The performance of CORBA based applications implemented as sets of objects is greatly influenced by by the application context and by the performance of the ORB endsystem. Application developers need to evaluate how candidate application object architectures will perform within heterogenous computing environments, but a lack of standard and user extendable performance benchmark suites exercising all aspects of the ORB endsystem under realistic application scenarios makes this difficult. This paper introduced the Performance Pattern Language and the Performance Measurement Object which address these problems by providing, under NetSpec control, an automated script based framework within which extensive ORB endsystem performance benchmarks may be efficiently described and automatically executed.
The tools described are implemented, and the viability of the framework they provide has been demonstrated by implementation of small but non-trivial sets of performance evaluation scripts. The examples presented show that the full range of evaluation information can be gathered and a rich set of performance scenarios examined. The automated nature of the script driven framework is also important because it makes it possible to describe and conduct a large set of evaluation experiments covering a adequately diverse and detailed set of scenarios and performance metrics.
Performance evaluation of CORBA based distributed applications, and of candidate object architectures, is an extremely important and difficult problem. Current benchmarking and testing methods are not as comprehensive as they might be because the scale and complexity required is daunting. The tools described here make a significant increase in the scale, complexity, and level of detail of performance evaluation studies possible, thus significantly advancing the state of the art.
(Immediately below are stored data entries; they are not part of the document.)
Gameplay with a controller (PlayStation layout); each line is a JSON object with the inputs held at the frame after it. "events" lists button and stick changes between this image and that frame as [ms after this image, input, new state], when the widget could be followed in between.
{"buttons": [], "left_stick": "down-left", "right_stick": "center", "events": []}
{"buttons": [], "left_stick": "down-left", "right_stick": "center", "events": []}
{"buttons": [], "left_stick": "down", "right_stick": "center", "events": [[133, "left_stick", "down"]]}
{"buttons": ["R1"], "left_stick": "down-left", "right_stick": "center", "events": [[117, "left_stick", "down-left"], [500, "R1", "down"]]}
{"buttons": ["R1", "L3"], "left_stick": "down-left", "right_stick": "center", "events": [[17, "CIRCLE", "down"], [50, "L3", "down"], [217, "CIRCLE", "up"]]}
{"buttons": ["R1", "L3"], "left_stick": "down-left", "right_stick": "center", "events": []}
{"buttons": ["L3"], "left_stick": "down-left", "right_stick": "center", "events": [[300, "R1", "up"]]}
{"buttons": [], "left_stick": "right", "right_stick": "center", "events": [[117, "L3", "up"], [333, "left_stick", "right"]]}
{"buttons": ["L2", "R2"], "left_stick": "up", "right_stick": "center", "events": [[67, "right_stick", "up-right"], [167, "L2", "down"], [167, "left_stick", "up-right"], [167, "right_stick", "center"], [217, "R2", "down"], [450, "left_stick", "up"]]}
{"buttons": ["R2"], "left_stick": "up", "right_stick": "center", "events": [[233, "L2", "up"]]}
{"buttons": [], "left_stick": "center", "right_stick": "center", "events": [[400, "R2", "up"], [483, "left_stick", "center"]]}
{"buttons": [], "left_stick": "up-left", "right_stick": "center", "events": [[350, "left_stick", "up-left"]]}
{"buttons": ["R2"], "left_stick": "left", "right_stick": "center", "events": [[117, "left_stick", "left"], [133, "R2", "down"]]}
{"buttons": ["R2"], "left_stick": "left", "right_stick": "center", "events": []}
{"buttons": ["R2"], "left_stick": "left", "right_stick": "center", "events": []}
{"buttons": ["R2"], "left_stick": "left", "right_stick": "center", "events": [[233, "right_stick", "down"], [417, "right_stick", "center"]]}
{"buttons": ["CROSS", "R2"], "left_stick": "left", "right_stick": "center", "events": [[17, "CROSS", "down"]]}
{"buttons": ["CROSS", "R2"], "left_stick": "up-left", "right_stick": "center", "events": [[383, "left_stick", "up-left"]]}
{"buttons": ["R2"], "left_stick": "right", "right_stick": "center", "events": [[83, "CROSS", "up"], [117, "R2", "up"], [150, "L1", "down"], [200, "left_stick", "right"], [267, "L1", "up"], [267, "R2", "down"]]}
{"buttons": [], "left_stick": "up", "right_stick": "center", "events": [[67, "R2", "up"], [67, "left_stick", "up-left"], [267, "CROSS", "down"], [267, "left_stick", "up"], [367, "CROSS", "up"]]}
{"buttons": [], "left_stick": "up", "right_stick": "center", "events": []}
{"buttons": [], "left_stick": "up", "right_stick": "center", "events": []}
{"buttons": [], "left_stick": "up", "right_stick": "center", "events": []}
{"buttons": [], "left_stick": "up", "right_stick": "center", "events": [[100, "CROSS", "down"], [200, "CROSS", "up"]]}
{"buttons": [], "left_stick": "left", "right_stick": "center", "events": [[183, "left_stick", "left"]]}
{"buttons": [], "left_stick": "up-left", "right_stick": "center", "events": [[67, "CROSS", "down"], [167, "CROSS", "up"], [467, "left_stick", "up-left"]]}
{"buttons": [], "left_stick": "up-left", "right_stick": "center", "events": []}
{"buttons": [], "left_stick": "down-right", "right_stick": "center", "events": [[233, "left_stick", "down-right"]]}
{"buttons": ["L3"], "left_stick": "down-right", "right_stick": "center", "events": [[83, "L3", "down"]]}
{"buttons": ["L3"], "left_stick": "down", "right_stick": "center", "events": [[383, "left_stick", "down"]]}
Our future work will include creation of new test types and performance patterns. We are particularly interested in extending this approach to testing to include execution of applications under real-time constraints. We will use this set of tests to drive an investigation of what kinds of system support can be used to improve real-time performance of ORB based applications. We will concentrate on a time constrained event service and integration of operating system scheduling, I/O, and ORB level operations to improve time constrained communication among objects.